Women were still sleeping on mattresses on the floor in 2019. Despite the Minister for Corrective Services assuring this was not the case in Parliament on 19 February, the prison would continue this practice while there was no cap on the number of women that could be held there.
In early 2015, the Department of Corrective Services stopped using the phrase "operational capacity" and starting using the phrase "total capacity", which includes beds that have been added to the design capacity on an ad hoc basis. The total capacity published on the DCS website on 23 January 2015, was 321, though the total population at Bandyup on any one day was consistently higher than this.

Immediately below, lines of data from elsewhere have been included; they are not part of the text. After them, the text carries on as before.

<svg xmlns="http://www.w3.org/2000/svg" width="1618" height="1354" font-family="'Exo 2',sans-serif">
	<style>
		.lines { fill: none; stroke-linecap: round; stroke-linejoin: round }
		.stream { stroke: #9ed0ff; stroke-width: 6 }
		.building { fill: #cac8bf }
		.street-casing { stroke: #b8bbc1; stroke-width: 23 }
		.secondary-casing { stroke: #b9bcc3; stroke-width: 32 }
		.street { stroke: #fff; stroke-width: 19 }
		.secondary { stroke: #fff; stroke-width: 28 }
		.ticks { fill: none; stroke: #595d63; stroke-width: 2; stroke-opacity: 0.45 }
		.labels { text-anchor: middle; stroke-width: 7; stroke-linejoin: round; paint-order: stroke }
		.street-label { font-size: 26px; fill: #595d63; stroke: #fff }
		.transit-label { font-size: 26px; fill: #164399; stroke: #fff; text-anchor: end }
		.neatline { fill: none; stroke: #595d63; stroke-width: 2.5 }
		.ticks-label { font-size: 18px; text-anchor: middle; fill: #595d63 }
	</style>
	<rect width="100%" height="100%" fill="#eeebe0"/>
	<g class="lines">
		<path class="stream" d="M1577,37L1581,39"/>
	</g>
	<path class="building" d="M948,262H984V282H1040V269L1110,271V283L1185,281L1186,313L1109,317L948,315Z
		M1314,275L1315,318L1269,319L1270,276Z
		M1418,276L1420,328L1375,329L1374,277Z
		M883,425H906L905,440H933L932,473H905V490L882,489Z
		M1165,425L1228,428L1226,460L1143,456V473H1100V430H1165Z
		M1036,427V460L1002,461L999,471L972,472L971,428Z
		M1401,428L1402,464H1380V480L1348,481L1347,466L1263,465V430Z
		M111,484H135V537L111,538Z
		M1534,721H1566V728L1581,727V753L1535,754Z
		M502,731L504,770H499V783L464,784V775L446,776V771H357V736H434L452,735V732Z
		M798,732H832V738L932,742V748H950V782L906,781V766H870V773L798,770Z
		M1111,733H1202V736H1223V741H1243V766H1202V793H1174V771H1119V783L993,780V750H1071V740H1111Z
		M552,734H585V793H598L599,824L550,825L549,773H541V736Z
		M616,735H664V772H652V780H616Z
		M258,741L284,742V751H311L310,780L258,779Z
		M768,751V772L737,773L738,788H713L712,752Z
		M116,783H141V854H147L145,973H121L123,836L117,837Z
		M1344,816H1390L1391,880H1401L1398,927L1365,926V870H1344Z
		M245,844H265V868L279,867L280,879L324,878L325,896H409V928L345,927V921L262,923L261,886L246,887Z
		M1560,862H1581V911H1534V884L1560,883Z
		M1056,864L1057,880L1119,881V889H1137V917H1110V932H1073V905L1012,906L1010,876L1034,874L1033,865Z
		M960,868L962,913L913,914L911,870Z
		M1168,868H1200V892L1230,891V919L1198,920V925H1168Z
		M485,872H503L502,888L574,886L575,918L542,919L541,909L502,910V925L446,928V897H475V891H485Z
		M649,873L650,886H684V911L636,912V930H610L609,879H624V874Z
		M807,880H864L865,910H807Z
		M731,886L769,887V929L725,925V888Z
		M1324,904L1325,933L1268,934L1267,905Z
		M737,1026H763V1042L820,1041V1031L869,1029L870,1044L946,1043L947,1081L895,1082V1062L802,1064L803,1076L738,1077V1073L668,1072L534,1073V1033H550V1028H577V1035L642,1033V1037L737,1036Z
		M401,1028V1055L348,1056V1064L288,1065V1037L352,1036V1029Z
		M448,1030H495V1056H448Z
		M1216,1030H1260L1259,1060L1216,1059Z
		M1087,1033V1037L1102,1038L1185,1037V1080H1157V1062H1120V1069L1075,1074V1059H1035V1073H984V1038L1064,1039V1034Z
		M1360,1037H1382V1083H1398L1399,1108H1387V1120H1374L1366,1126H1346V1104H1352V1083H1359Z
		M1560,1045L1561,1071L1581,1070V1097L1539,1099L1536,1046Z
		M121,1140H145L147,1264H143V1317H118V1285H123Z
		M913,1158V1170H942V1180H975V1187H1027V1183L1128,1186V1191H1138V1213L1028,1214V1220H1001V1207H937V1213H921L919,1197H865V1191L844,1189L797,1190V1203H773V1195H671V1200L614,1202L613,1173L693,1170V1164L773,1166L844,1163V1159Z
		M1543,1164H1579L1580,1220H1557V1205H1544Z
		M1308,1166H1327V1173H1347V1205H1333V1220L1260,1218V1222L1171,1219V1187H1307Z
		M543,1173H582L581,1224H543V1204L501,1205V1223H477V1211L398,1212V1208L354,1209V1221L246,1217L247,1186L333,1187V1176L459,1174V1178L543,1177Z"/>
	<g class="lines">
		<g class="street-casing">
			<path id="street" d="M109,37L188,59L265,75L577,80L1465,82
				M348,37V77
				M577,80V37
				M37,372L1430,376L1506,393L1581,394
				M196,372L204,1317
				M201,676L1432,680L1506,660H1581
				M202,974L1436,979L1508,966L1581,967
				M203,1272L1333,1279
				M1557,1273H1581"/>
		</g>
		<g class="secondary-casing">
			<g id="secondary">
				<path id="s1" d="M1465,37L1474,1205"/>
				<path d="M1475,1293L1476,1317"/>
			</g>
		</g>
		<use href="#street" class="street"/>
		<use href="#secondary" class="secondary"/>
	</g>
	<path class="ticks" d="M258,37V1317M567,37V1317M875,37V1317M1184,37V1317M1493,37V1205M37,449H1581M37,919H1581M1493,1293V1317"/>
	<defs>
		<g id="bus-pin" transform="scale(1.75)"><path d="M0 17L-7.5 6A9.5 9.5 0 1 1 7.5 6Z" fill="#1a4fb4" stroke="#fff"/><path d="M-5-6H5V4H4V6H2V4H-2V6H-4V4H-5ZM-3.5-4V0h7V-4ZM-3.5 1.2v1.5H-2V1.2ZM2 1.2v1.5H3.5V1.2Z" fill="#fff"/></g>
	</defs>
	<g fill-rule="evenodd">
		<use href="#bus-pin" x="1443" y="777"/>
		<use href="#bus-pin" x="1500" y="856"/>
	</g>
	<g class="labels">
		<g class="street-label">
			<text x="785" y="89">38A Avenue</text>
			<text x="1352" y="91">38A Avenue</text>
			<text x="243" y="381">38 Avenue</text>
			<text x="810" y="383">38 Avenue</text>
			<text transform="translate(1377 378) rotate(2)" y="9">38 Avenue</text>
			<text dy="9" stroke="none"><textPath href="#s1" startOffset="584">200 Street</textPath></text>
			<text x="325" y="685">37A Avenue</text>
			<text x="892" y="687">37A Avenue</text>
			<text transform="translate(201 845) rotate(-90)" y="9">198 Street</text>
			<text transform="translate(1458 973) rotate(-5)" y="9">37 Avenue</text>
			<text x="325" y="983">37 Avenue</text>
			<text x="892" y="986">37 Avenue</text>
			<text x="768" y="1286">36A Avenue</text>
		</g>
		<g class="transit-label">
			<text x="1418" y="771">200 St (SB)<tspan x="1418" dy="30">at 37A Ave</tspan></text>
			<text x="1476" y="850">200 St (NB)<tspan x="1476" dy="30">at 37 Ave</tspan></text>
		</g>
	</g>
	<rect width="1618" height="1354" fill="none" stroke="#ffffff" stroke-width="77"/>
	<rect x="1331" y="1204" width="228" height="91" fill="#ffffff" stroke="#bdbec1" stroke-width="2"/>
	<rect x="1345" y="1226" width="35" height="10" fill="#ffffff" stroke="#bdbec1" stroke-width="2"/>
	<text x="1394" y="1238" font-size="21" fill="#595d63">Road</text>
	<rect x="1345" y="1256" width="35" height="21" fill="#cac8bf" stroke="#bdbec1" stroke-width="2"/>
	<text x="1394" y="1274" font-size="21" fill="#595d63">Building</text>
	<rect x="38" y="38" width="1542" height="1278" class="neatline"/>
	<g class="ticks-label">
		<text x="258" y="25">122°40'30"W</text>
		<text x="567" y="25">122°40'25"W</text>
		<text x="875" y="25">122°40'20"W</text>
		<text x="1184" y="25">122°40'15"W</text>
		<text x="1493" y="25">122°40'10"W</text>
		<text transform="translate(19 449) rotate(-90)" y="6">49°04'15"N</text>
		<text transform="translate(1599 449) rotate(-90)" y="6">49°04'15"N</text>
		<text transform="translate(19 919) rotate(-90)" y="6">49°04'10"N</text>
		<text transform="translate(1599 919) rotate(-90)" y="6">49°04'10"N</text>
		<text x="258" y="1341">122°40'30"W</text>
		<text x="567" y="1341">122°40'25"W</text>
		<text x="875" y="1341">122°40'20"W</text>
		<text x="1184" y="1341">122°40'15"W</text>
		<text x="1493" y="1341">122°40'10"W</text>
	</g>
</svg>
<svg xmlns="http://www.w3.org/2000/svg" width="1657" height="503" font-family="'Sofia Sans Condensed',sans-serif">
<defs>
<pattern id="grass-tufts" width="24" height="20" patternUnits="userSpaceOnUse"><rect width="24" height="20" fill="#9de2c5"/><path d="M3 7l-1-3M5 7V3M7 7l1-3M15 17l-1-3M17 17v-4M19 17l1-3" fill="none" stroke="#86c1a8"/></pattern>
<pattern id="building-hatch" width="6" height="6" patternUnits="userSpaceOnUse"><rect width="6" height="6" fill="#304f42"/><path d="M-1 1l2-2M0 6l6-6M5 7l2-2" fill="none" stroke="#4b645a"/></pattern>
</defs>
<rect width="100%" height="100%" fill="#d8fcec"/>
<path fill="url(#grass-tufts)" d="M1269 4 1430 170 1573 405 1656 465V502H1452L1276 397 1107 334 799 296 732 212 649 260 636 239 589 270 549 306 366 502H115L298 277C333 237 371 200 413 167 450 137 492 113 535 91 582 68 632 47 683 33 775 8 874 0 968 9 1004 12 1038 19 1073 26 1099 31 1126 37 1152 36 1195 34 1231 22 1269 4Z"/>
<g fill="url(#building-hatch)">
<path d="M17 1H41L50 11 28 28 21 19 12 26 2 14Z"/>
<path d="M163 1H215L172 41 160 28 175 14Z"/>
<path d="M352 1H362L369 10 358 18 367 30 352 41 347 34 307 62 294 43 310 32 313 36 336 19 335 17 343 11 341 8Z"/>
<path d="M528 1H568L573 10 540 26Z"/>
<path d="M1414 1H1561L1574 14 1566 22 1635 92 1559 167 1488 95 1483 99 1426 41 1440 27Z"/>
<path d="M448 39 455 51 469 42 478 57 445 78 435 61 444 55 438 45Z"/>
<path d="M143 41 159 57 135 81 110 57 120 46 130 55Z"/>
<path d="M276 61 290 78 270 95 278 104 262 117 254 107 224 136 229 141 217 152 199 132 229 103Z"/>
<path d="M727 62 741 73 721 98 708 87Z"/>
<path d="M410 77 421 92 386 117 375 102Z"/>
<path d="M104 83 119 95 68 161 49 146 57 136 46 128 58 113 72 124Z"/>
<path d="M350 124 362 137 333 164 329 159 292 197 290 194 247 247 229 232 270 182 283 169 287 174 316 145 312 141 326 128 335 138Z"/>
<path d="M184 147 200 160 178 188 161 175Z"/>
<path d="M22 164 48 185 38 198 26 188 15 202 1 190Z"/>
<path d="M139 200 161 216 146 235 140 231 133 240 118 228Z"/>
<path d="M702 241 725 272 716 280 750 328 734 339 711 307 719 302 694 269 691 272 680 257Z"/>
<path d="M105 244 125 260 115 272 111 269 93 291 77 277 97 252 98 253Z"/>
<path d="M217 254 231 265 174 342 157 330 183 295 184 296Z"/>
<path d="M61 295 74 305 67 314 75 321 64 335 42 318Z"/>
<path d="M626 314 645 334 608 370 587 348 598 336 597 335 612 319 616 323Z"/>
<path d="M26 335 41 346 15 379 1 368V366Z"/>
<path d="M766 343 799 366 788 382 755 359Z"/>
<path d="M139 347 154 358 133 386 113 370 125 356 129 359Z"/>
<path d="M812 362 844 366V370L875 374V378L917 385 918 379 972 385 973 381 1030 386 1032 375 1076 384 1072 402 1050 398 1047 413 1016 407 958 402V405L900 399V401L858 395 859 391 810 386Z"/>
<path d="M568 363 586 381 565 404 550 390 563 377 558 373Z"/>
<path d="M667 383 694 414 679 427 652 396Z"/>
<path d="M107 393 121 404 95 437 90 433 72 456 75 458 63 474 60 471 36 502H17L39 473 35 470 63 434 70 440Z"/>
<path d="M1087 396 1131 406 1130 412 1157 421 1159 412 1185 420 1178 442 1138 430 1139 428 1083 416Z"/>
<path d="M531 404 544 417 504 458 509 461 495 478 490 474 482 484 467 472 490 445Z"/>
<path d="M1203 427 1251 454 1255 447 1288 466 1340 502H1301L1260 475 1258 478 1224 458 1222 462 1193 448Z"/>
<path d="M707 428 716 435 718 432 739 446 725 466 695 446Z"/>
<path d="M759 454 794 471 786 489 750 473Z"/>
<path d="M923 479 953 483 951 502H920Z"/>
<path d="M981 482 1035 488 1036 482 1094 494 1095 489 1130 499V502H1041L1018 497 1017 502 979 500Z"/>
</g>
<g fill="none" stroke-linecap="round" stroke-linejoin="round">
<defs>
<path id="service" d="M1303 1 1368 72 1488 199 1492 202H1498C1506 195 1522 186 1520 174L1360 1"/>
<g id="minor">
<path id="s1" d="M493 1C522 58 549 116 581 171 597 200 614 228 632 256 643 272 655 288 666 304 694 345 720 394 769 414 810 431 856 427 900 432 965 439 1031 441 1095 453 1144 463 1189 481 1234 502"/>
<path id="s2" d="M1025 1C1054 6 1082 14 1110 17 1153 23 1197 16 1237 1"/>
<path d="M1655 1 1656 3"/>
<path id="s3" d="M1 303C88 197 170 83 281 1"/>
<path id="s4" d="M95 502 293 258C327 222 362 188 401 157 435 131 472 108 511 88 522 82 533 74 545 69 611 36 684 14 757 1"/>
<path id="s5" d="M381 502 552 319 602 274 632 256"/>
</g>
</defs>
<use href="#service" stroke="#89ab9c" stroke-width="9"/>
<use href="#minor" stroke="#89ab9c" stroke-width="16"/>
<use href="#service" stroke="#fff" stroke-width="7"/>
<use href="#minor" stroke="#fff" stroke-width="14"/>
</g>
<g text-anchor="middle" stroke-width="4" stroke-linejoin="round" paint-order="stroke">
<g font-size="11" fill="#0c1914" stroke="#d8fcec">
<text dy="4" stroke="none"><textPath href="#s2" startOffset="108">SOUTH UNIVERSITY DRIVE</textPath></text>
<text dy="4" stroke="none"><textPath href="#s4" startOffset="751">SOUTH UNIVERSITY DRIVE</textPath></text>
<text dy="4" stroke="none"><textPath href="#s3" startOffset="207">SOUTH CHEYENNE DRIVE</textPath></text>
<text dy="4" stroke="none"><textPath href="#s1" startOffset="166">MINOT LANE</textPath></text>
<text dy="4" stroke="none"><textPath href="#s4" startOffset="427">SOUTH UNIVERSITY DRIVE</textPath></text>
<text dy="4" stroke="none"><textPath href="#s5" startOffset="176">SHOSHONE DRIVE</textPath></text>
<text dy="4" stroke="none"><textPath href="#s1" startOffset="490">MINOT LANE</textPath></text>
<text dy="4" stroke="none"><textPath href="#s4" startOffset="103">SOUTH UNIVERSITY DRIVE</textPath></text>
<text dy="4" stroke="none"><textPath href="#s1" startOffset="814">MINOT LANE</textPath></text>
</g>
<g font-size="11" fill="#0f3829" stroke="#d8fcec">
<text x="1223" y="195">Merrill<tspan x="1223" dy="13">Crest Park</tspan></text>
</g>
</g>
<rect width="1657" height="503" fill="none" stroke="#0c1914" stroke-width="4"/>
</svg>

Bunk beds have been installed in various units and were planned to be installed in most cells of the prison, including cells designed for single occupancy. The beds added in unit 4 were so close to the ceiling that the occupant is not able to sit upright in bed and a ceiling light was about 10 cm away from the head of the bed. As there was no desk or chair in these units, these occupants are not able to sit down in the cell. The increase in beds came without a corresponding increase in other infrastructure, such as showering facilities, or services, such as nursing services or access to phones. While waiting for bunk beds, women had been sleeping on plastic-covered mattresses on the floor. In units 1 and 2, women that sleep on the floor would have their head next to the toilet. These units were occupied mostly by Aboriginal women.

In 2016 Melaleuca Remand and Reintegration Facility was opened, which was intended to reduce the pressure on Bandyup.